▸ **Given request**: Copy the data from the line containing "genus: Melpomene" through the end of the data, substituting "catalog" for "catalogue" and leaving everything else unchanged.

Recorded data
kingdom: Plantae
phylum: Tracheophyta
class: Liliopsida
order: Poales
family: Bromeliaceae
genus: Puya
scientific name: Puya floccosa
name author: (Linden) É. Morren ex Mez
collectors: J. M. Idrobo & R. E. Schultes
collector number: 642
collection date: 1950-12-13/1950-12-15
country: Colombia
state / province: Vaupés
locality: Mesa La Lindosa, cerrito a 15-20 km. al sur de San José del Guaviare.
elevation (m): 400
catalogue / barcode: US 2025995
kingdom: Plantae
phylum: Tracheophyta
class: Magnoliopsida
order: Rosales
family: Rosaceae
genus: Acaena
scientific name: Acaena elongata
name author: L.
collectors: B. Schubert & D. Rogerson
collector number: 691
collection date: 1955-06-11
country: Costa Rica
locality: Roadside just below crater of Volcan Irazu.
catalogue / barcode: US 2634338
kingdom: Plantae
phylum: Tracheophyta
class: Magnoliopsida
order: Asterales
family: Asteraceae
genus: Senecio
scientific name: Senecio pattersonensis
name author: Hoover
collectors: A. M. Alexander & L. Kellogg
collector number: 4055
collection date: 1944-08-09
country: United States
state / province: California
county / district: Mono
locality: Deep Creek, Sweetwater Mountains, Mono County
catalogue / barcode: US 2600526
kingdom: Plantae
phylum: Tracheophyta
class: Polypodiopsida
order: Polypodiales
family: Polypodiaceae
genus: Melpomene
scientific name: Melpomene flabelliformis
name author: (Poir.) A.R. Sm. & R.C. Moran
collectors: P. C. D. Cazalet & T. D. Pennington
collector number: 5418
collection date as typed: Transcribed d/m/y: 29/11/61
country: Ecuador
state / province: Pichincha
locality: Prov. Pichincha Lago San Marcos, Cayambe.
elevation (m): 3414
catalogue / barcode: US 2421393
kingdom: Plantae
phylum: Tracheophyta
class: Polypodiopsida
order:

▸ **Response to this exercise**:
genus: Melpomene
scientific name: Melpomene flabelliformis
name author: (Poir.) A.R. Sm. & R.C. Moran
collectors: P. C. D. Cazalet & T. D. Pennington
collector number: 5418
collection date as typed: Transcribed d/m/y: 29/11/61
country: Ecuador
state / province: Pichincha
locality: Prov. Pichincha Lago San Marcos, Cayambe.
elevation (m): 3414
catalog / barcode: US 2421393
kingdom: Plantae
phylum: Tracheophyta
class: Polypodiopsida
order:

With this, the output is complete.